ABSTRACT

Belinda teaches full time at a specialist unit for students who have been excluded from mainstream school on account of their behaviour. Belinda has responsibility for teaching a small group of six students, aged 12-13. She has developed an effective working relationship with four of the students but regularly experiences problems with two of the boys, Joseph and Toby. This is not an easy job and Belinda’s manager really admires her commitment to these young people, her

resilience and her endless patience, but he can’t help wondering whether Belinda, herself, sometimes incites or inflames the conflict, which seems to feature regularly in her classroom.
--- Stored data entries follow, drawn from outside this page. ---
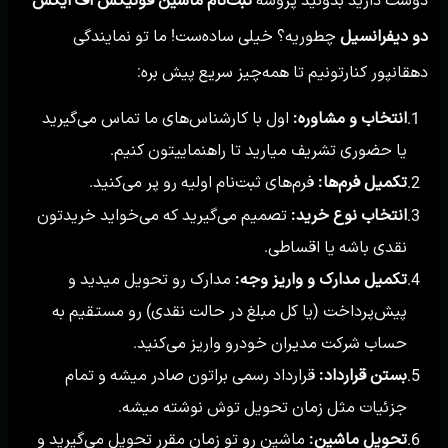
دو دیفرانسیل
چطوریه؟ خیلی ساده‌ست! ما تو نمایندگی
دهقانپور کنارتونیم تا همه‌چیز سریع پیش بره:
انتخاب و مشاوره:
اول با کارشناس‌های ما تماس می‌گیرید
1.
یا حضوری تشریف میارید تا راهنماییتون کنیم.
تکمیل فرم‌ها:
فرم‌های ثبت‌نام اولیه رو پر می‌کنید.
2.
انتخاب نوع خرید:
تصمیم می‌گیرید که می‌خواید خریدتون
3.
نقدی باشه یا اقساطی.
تکمیل مدارک و واریز وجه:
مدارک رو تحویل میدید و
4.
پیش‌پرداخت (یا کل مبلغ در حالت نقدی) رو مستقیم به
حساب شرکت مدیران خودرو واریز می‌کنید.
بستن قرارداد:
قرارداد رسمی براتون صادر میشه و تمام
5.
جزئیات مثل زمان تحویل توش نوشته میشه.
تحویل ماشین:
ماشین رو تو زمان مقرر تحویل می‌گیرید و
6.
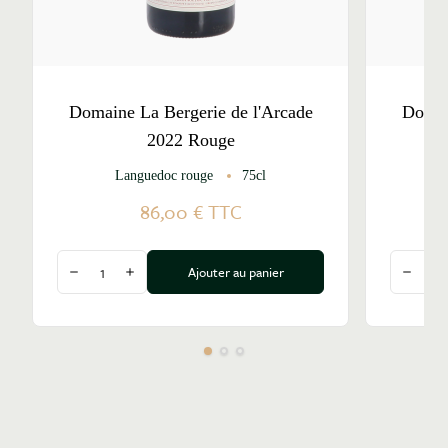
Domaine La Bergerie de l'Arcade
Domai
2022 Rouge
Languedoc rouge
75cl
L
86,00 €
TTC
Quantité
Quantité
Ajouter au panier
Diminuer la quantité
Augmenter la quantité
Diminu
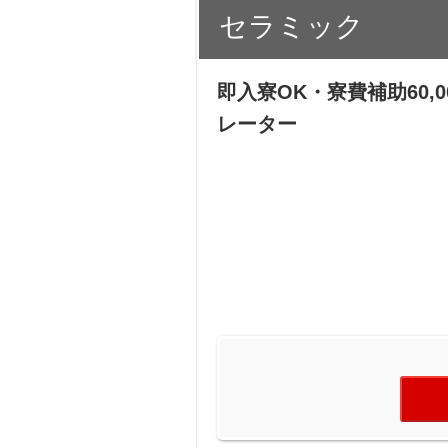
セラミック
即入寮OK・寮費補助60
レーター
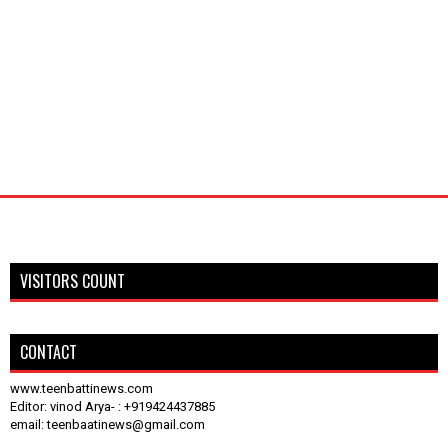
VISITORS COUNT
CONTACT
www.teenbattinews.com
Editor: vinod Arya- : +919424437885
email: teenbaatinews@gmail.com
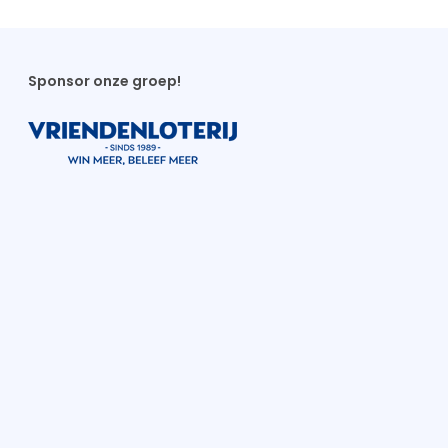
Sponsor onze groep!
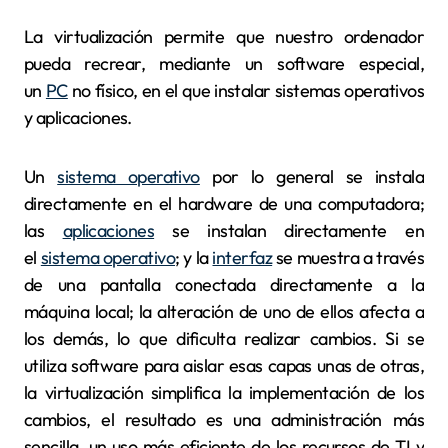
La virtualización permite que nuestro ordenador
pueda recrear, mediante un software especial,
un
PC
no físico, en el que instalar sistemas operativos
y aplicaciones.
Un
sistema operativo
por lo general se instala
directamente en el hardware de una computadora;
las
aplicaciones
se instalan directamente en
el
sistema operativo
; y la
interfaz
se muestra a través
de una pantalla conectada directamente a la
máquina local; la alteración de uno de ellos afecta a
los demás, lo que dificulta realizar cambios. Si se
utiliza software para aislar esas capas unas de otras,
la virtualización simplifica la implementación de los
cambios, el resultado es una administración más
sencilla, un uso más eficiente de los recursos de TI y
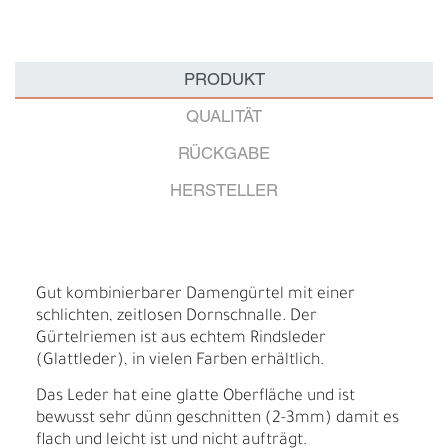
PRODUKT
QUALITÄT
RÜCKGABE
HERSTELLER
Gut kombinierbarer Damengürtel mit einer
schlichten, zeitlosen Dornschnalle. Der
Gürtelriemen ist aus echtem Rindsleder
(Glattleder), in vielen Farben erhältlich.
Das Leder hat eine glatte Oberfläche und ist
bewusst sehr dünn geschnitten (2-3mm) damit es
flach und leicht ist und nicht aufträgt.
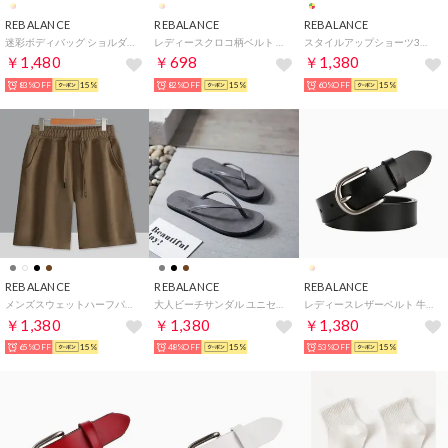
REBALANCE
REBALANCE
REBALANCE
迷彩ボディバッグ ショルダーバッグ （A）
レディースクロコ柄ベルト （C）
スタイルアップショーツ3枚セット 【返品不可商品】 （B）
￥1,480
￥698
￥1,380
83%OFF
15%
82%OFF
15%
60%OFF
15%
REBALANCE
REBALANCE
REBALANCE
メンズスウェットハーフパンツ （A）
大人ビーチサンダル ユニセックス （グレー）
レディースレザーベルト 牛革 （B）
￥1,380
￥1,380
￥1,380
65%OFF
15%
48%OFF
15%
53%OFF
15%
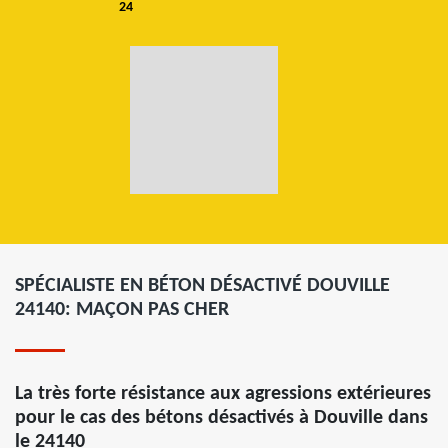
24
SPÉCIALISTE EN BÉTON DÉSACTIVÉ DOUVILLE
24140: MAÇON PAS CHER
La très forte résistance aux agressions extérieures
pour le cas des bétons désactivés à Douville dans
le 24140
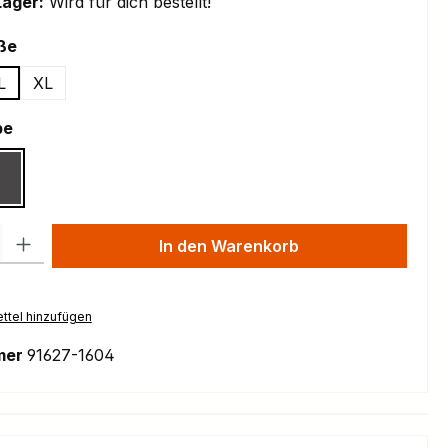
Lager:
Wird für dich bestellt!
auswählen
ße
L
XL
auswählen
be
by Metallic
Gloss Warm Smoke
l: Gib den gewünschten Wert ein oder benutze die Schaltflächen um
In den Warenkorb
ttel hinzufügen
mer
91627-1604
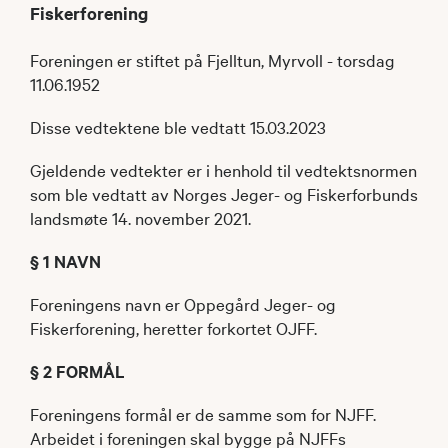
Fiskerforening
Foreningen er stiftet på Fjelltun, Myrvoll - torsdag
11.06.1952
Disse vedtektene ble vedtatt 15.03.2023
Gjeldende vedtekter er i henhold til vedtektsnormen
som ble vedtatt av Norges Jeger- og Fiskerforbunds
landsmøte 14. november 2021.
§ 1 NAVN
Foreningens navn er Oppegård Jeger- og
Fiskerforening, heretter forkortet OJFF.
§ 2 FORMÅL
Foreningens formål er de samme som for NJFF.
Arbeidet i foreningen skal bygge på NJFFs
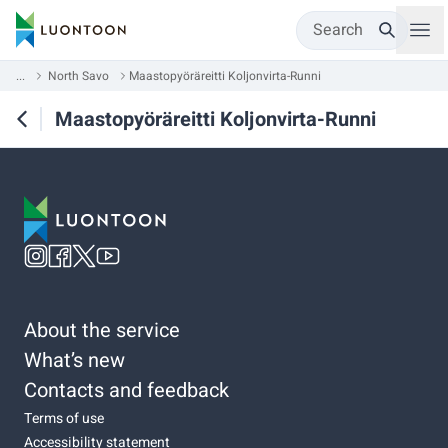
Search
...
North Savo
Maastopyöräreitti Koljonvirta-Runni
Maastopyöräreitti Koljonvirta-Runni
About the service
What’s new
Contacts and feedback
Terms of use
Accessibility statement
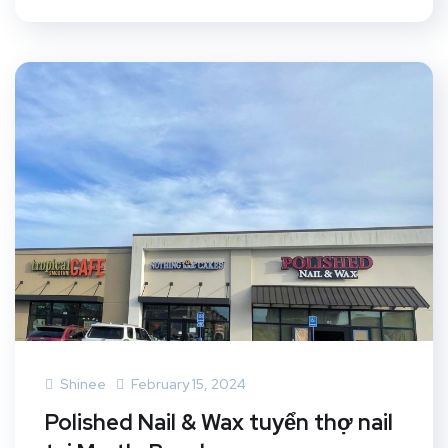
Shinee
February 15, 2024
Polished Nail & Wax tuyển thợ nail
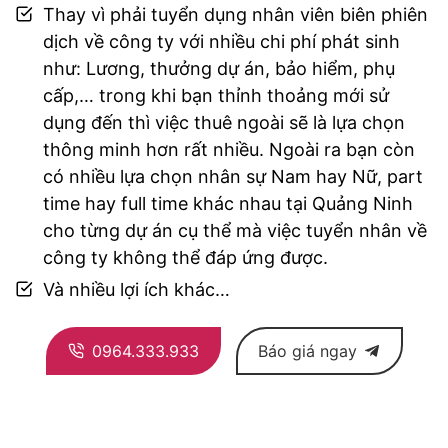
Thay vì phải tuyển dụng nhân viên biên phiên
dịch về công ty với nhiều chi phí phát sinh
như: Lương, thưởng dự án, bảo hiểm, phụ
cấp,… trong khi bạn thỉnh thoảng mới sử
dụng đến thì việc thuê ngoài sẽ là lựa chọn
thông minh hơn rất nhiều. Ngoài ra bạn còn
có nhiều lựa chọn nhân sự Nam hay Nữ, part
time hay full time khác nhau tại Quảng Ninh
cho từng dự án cụ thể mà việc tuyển nhân về
công ty không thể đáp ứng được.
Và nhiều lợi ích khác…
0964.333.933
Báo giá ngay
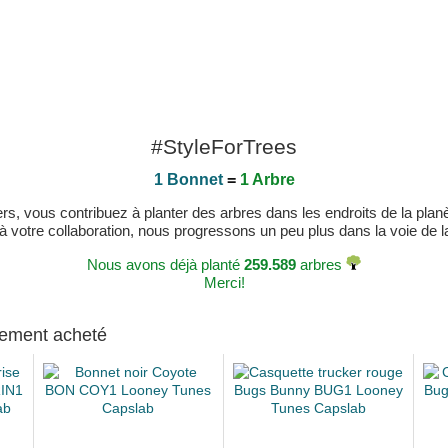
#StyleForTrees
1 Bonnet
=
1 Arbre
, vous contribuez à planter des arbres dans les endroits de la planète
 à votre collaboration, nous progressons un peu plus dans la voie de la 
Nous avons déjà planté
259.589
arbres
Merci!
alement acheté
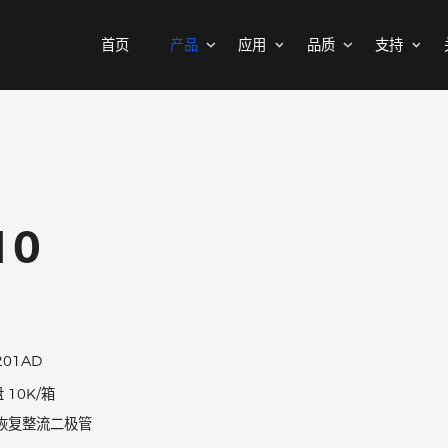
首页
产品
应用
品质
MOSFETs
消费电子
可靠性实验室
样品与支持
公司介绍
二极管
汽车电子
质量与环境
代理商查询
新闻中心
中低压MOSFET
整流桥
工控自动化
其他信息(PCN)
ODM/OEM服务
联系我们
智能家居
高压MOSFET(≥400V)
普通整流二极管
410
高压整流二极管
保护器件
快恢复整流二极管
瞬态抑制二极管
高效整流二极管
静电保护二极管
超快恢复整流二极管
晶闸管浪涌抑制器
DO-201AD
肖特基整流管
1K/盘 10K/箱
三极管
低压降肖特基整流管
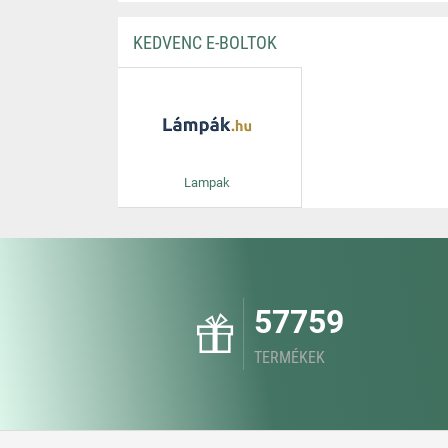
KEDVENC E-BOLTOK
Lampak
57759
TERMÉKEK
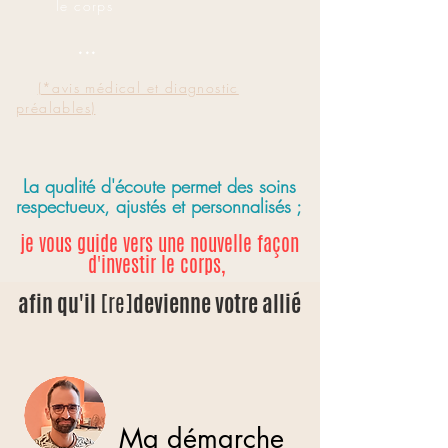
le corps
...​
(*avis médical et diagnostic
préalables)
La qualité d'écoute permet des soins
respectueux, ajustés et personnalisés ;
je vous guide vers une nouvelle façon
d'investir le corps,
afin qu'il
[re]
devienne votre allié
Ma démarche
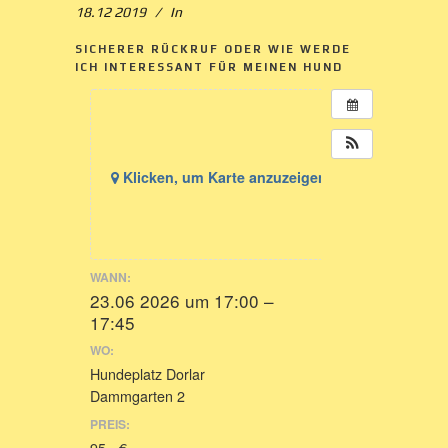
18.12 2019
In
SICHERER RÜCKRUF ODER WIE WERDE
ICH INTERESSANT FÜR MEINEN HUND
Klicken, um Karte anzuzeigen
WANN:
23.06 2026 um 17:00 –
17:45
WO:
Hundeplatz Dorlar
Dammgarten 2
PREIS:
95,- €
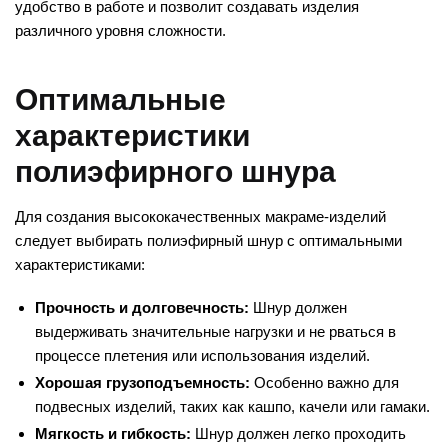
удобство в работе и позволит создавать изделия
различного уровня сложности.
Оптимальные
характеристики
полиэфирного шнура
Для создания высококачественных макраме-изделий
следует выбирать полиэфирный шнур с оптимальными
характеристиками:
Прочность и долговечность:
Шнур должен
выдерживать значительные нагрузки и не рваться в
процессе плетения или использования изделий.
Хорошая грузоподъемность:
Особенно важно для
подвесных изделий, таких как кашпо, качели или гамаки.
Мягкость и гибкость:
Шнур должен легко проходить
For example, Belinda has been heard to make rather insensitive and thoughtless remarks on occasions, suggesting a lack of awareness. Read the following scenario to see if you agree with the manager’s assessment of the situation:

Five of the six students are working separately at their tables, completing a piece of artwork. Joseph had worked hard for the first ten minutes but is now adopting his usual habit of wandering aimlessly around the room. Belinda tells him to return to his own table but he ignores her instruction. He takes a wet paintbrush from Tom’s table and starts to flick water at the window. Tom swears loudly at Joseph and snatches back the brush. Belinda tells Joseph to return to his table, adding that he is ‘far too old to be playing about with water’. Joseph immediately goes to the basin and starts to fill it with water. Belinda crosses the room, turns off the tap and gently guides Joseph away towards his table. Joseph suddenly resists and returns to the basin, this time turning the tap on full blast. He leaves the tap running while he goes to collect the paintbrushes and palettes from his table.